BRIEF 1.
Output the stretch of the Perl module documentation from "DTA::TokWrap::Document provides a" through "the DTA::TokWrap distribution.", copied word for word.

EXTRACT TO READ.
--------------------------------------------------

NAME

DTA::TokWrap::Document - DTA tokenizer wrappers: document wrapper

SYNOPSIS

use DTA::TokWrap::Document;

##========================================================================
## Constructors etc.

$doc = $CLASS_OR_OBJECT->new(%args);
%defaults = $CLASS->defaults();
$doc = $doc->init();
$doc->DESTROY();

##========================================================================
## Methods: Pseudo-I/O

$newdoc = CLASS_OR_OBJECT->open($xmlfile,%docNewOptions);
$bool = $doc->close();
@notempkeys = $doc->notempkeys();
@tempfiles = $doc->tempfiles();

##========================================================================
## Methods: pseudo-pseudo-make

$bool = $doc->genKey($key);
$keyval_or_undef = $doc->makeKey($key);

##========================================================================
## Methods: Low-Level: generator-subclass wrappers

$doc_or_undef = $doc->mkindex();
$doc_or_undef = $doc->mkbx0();
$doc_or_undef = $doc->mkbx();
$doc_or_undef = $doc->tokenize();
$doc_or_undef = $doc->tok2xml();
$doc_or_undef = $doc->txmlanno();

##========================================================================
## Methods: Member I/O

$bx0doc_or_undef    = $doc->loadBx0File();
$cxdata_or_undef    = $doc->loadBxFile();
$cxdata_or_undef    = $doc->loadCxFile();
\$tokdata_or_undef  = $doc->loadTokFile();
\$xtokdata_or_undef = $doc->loadXtokFile();
$xtokDoc            = $doc->xtokDoc();
\$xmlbuf_or_undef   = $doc->loadXmlData();
\$txtbuf_or_undef   = $doc->loadTxtData();

$file_or_undef = $doc->saveBx0File();
$file_or_undef = $doc->saveBxFile();
$file_or_undef = $doc->saveTxtFile();
$file_or_undef = $doc->saveTokFile();
$file_or_undef = $doc->saveXtokFile();
$file_or_undef = $doc->saveTcfFile();
 
##========================================================================
## Methods: Profiling

$ntoks_or_undef = $doc->nTokens();
$nxbytes_or_undef = $doc->nXmlBytes();

DESCRIPTION

DTA::TokWrap::Document provides a perl class for representing a single DTA base-format XML file and associated indices. Together with the DTA::TokWrap module, this class comprises the top-level API of the DTA::TokWrap distribution.

--------------------------------------------------

BRIEF 2.
Express the entries below, from their first line through the line that contains "It says 3:25", as a Markdown table with the columns Row and Line. Give each line its own row with a row number, and leave out blank lines.

Extracted records.
--------------------------------------------------

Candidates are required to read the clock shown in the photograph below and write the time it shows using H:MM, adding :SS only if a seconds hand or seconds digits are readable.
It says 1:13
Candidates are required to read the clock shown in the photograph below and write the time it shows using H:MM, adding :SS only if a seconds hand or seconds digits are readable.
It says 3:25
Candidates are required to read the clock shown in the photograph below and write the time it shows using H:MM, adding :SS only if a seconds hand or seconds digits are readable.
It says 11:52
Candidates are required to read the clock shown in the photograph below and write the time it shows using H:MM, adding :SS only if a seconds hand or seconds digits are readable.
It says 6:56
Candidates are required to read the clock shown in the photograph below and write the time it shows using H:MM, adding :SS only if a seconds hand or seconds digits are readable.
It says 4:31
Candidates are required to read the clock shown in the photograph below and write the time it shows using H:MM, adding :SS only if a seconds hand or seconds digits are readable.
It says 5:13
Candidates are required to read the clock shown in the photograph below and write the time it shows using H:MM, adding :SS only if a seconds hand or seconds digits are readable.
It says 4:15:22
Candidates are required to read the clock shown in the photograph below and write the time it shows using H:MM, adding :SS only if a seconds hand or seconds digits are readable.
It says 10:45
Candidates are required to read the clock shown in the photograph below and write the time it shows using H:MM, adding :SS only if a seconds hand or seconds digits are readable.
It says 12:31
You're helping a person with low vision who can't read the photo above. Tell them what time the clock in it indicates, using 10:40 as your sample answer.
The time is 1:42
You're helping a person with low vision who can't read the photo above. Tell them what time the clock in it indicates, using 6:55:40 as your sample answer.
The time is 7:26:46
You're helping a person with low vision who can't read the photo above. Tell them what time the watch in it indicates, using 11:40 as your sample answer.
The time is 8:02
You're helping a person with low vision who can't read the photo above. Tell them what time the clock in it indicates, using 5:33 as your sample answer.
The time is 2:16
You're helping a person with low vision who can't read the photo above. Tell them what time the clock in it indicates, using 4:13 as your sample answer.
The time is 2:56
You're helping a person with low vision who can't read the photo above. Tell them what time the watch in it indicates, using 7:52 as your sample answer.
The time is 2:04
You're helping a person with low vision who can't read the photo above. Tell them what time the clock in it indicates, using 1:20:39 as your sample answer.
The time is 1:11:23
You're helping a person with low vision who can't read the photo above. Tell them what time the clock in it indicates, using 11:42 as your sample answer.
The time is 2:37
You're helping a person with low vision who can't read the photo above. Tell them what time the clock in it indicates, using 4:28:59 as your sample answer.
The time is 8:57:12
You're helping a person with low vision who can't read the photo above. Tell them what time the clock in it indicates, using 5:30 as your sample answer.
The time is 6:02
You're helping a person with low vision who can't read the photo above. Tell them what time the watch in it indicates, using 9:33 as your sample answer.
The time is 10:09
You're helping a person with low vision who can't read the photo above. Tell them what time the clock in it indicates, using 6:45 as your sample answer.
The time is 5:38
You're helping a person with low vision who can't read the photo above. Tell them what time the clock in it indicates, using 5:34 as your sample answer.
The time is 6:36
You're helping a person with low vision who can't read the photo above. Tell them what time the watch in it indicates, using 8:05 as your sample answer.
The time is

--------------------------------------------------

ANSWER 1.
DTA::TokWrap::Document provides a perl class for representing a single DTA base-format XML file and associated indices. Together with the DTA::TokWrap module, this class comprises the top-level API of the DTA::TokWrap distribution.

ANSWER 2.
| Row | Line |
|---|---|
| 1 | Candidates are required to read the clock shown in the photograph below and write the time it shows using H:MM, adding :SS only if a seconds hand or seconds digits are readable. |
| 2 | It says 1:13 |
| 3 | Candidates are required to read the clock shown in the photograph below and write the time it shows using H:MM, adding :SS only if a seconds hand or seconds digits are readable. |
| 4 | It says 3:25 |